Martes, 29 de septiembre
COMO EL PRESO

Al final del día, tacho con una cruz la fecha y respiro aliviado, como el preso en su cárcel. Pero yo no puedo ir contando los días que me restan porque esta condena, aunque no sea de cadena perpetua, es indefinidamente prorrogable.

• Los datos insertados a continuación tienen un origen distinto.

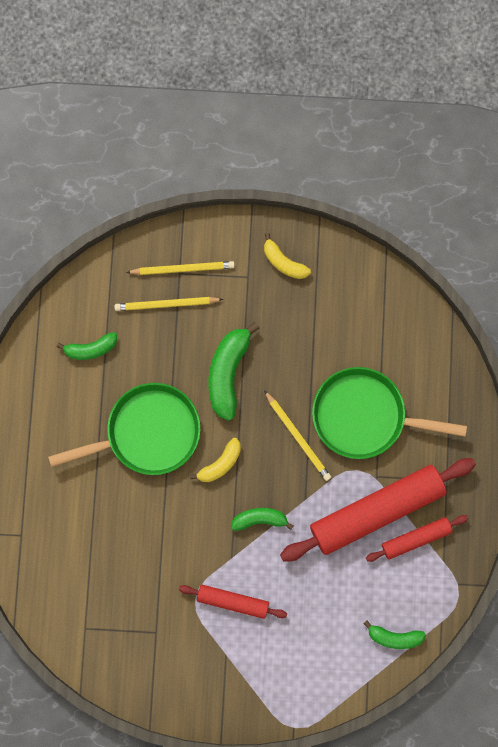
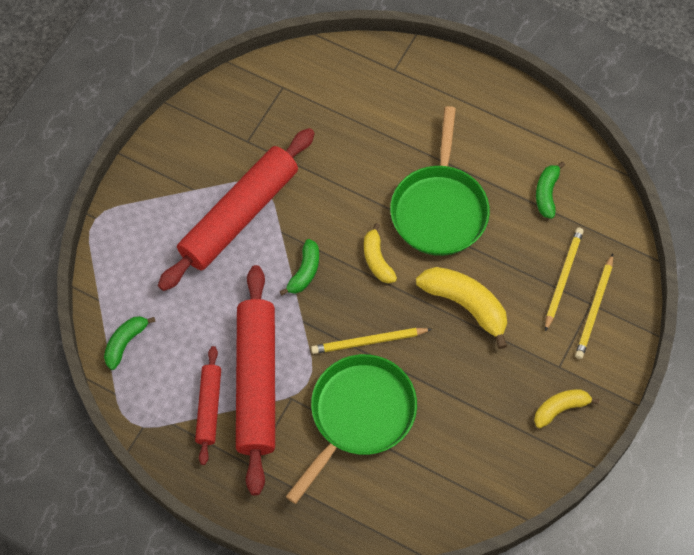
camera: 115 degrees right, 15 degrees down
red rolling pin [179,585,287,619] -> red rolling pin [158,128,315,291], size x1.95
green banana [209,322,260,421] -> yellow banana [416,267,507,349]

Miércoles, 30 de septiembre
QUIJOTE DE LA RAZÓN

No soporto a quien en un debate sobre cualquier tema pierde los papeles en cuando se nota falto de argumentos, pero últimamente quien suele perderlos soy yo. Y no precisamente por falta de argumentos, sino por exceso. Me ha ocurrido esta tarde en el Vetusta y vuelvo a casa enfadado conmigo mismo. Soy un Quijote de la razón, creo que con ella en la mano se puede convencer a cualquiera. “¡Siempre quieres tener razón!”, me reprochan mis amigos. “Pues claro –les respondo—y cuando echo una partida con alguien al ajedrez siempre quiero ganar. Lo que no hago nunca son trampas, ni al debatir ni al jugar. Si me dan jaque mate, en la discusión o en la partida, no tiro el tablero ni pongo en cuestión las reglas del juego. Me fastidia, por supuesto, pero me aguanto. A fin de cuentas, el arte de perder se aprende pronto, como recuerda Elisabeth Bishop en un poema. No acabo de acostumbrarme a esas personas que, cuando no encuentran argumentos, se salen por peteneras y se empeñan en seguir en sus trece. Y eso que, desde que lo leí por primera vez a los catorce años (en el paraíso que fue para mi adolescencia la biblioteca Bances Candamo), tengo muy clara la distinción de Ortega entre ideas y creencias. Las ideas se tienen y se puede debatir sobre ellas y se pueden precisar y se pueden desechar cuando nos damos cuenta de que son erróneas. En las creencias se está, son el suelo bajo nuestros pies. Si se tambalean, es como si sobreviniera un terremoto. Yo puedo debatir racionalmente sobre religión, sobre Cataluña, sobre la monarquía, sobre la pandemia y sobre la tontemia que ha traído consigo. Otras personas también y es un placer charlar con ellas, aunque sus ideas sobre la cuestión sean radicalmente distintas de las mías. Pero para muchos se trata de creencias que resulta sacrílego poner en cuestión. Con estos últimos, mejor no perder el tiempo. O una vez, y no más. Tengo una lista con todos aquellos con los que no puedo tratar determinados temas. Pero a veces me olvido de ella. “¿Cómo una persona tan inteligente puede no darse cuenta de que una unidad impuesta es siempre peor que una separación amistosa?”, me pregunto. Y trato de razonar y acabo perdiendo los papeles ante la estolidez ajena. Y vuelvo a salir de la batalla dialéctica apaleado y maltrecho, como don Quijote.

Jueves, 1 de octubre
AÚN NO

“¿Es que no puede alguien pensar de distinta manera que tú y no estar equivocado?”, me pregunta un amigo. “Puede, pero esa discrepancia dura poco tiempo, porque en cuanto me doy cuenta de que tiene razón cambio y pienso como él?”. “¿Y ya has cambiado de opinión sobre tu admirado Felipe VI?”, “Todavía no, le tengo una cierta simpatía, le agradezco que haya sacado de casa la basura que nadie se atrevía a sacar, pero la verdad es que estoy a punto de cambiar de opinión”.

Viernes, 2 de octubre
SIN COMENTARIOS

“Y de Cataluña, ¿qué?”, me pregunta otro amigo. “Hace tiempo que no nos das las tabarra con el tema”. “No me gusta hablar por hablar. Si yo tuviera poder, convocaría de inmediato un referéndum para que los catalanes pudieran expresar alto y claro lo que los políticos y los medios de comunicación españoles nos repiten una y otra vez: que la inmensa mayoría quiere seguir siendo española. Así se acabaría el problema”.